Stored data entries
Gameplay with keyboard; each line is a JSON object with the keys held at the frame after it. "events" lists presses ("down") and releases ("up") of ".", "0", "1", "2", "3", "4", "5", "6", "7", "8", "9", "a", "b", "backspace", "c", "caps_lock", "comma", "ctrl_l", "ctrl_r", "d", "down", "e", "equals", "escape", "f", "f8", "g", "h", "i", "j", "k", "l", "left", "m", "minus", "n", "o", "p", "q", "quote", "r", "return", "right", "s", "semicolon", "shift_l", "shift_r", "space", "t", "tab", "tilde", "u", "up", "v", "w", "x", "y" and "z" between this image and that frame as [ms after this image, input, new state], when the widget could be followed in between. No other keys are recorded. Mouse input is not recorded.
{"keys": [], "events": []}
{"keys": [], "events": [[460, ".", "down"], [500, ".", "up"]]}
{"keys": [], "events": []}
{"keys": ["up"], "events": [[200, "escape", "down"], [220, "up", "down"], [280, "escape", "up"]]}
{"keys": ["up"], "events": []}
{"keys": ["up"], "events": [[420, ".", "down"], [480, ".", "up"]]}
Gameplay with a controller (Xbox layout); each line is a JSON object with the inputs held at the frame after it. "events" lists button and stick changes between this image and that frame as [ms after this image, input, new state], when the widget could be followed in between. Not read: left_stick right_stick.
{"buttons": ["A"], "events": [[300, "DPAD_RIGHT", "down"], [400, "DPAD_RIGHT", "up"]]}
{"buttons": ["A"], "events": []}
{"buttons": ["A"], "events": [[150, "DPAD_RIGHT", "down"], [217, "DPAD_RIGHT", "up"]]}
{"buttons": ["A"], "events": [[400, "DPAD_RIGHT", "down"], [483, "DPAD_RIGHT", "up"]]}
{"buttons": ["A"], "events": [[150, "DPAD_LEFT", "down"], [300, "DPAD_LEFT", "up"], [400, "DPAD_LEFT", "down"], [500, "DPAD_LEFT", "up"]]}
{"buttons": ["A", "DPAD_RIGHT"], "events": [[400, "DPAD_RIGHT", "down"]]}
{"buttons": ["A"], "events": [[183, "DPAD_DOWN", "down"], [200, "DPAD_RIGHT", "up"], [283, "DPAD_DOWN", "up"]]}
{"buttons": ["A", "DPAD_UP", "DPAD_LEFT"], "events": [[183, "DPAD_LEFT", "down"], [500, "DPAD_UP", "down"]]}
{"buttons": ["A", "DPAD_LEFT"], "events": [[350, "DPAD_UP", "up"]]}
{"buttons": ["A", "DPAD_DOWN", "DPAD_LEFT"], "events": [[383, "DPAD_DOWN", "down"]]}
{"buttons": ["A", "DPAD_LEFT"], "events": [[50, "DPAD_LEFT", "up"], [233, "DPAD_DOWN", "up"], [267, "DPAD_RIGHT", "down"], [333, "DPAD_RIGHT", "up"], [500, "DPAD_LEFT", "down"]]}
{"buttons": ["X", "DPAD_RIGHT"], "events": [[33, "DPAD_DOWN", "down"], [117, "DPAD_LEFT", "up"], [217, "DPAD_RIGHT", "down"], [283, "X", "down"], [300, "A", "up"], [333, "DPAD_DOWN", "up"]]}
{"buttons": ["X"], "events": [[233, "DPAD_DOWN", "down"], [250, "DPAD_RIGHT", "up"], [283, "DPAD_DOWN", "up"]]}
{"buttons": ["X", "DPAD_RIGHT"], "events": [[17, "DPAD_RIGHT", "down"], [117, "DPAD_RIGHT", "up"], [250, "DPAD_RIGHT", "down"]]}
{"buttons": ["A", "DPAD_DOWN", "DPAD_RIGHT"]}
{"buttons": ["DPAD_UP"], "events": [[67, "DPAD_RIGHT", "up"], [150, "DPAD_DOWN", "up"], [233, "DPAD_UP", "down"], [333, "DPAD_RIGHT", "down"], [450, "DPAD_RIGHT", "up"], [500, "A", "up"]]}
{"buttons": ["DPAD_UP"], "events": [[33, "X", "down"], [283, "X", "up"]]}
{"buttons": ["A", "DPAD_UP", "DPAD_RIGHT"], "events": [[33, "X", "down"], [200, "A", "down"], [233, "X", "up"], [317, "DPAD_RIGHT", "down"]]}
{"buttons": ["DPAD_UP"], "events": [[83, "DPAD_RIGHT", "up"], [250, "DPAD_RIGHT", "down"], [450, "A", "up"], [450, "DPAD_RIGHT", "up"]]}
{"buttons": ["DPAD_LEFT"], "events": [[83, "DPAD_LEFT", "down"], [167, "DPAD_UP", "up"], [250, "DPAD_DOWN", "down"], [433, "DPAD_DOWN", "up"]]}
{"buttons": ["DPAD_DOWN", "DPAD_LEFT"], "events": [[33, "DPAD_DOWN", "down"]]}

PROBLEM DETAILS: Scan the entries above for the word "that", then copy every line in which it occurs.

OUTPUT OF THE EXERCISE:
Gameplay with keyboard; each line is a JSON object with the keys held at the frame after it. "events" lists presses ("down") and releases ("up") of ".", "0", "1", "2", "3", "4", "5", "6", "7", "8", "9", "a", "b", "backspace", "c", "caps_lock", "comma", "ctrl_l", "ctrl_r", "d", "down", "e", "equals", "escape", "f", "f8", "g", "h", "i", "j", "k", "l", "left", "m", "minus", "n", "o", "p", "q", "quote", "r", "return", "right", "s", "semicolon", "shift_l", "shift_r", "space", "t", "tab", "tilde", "u", "up", "v", "w", "x", "y" and "z" between this image and that frame as [ms after this image, input, new state], when the widget could be followed in between. No other keys are recorded. Mouse input is not recorded.
Gameplay with a controller (Xbox layout); each line is a JSON object with the inputs held at the frame after it. "events" lists button and stick changes between this image and that frame as [ms after this image, input, new state], when the widget could be followed in between. Not read: left_stick right_stick.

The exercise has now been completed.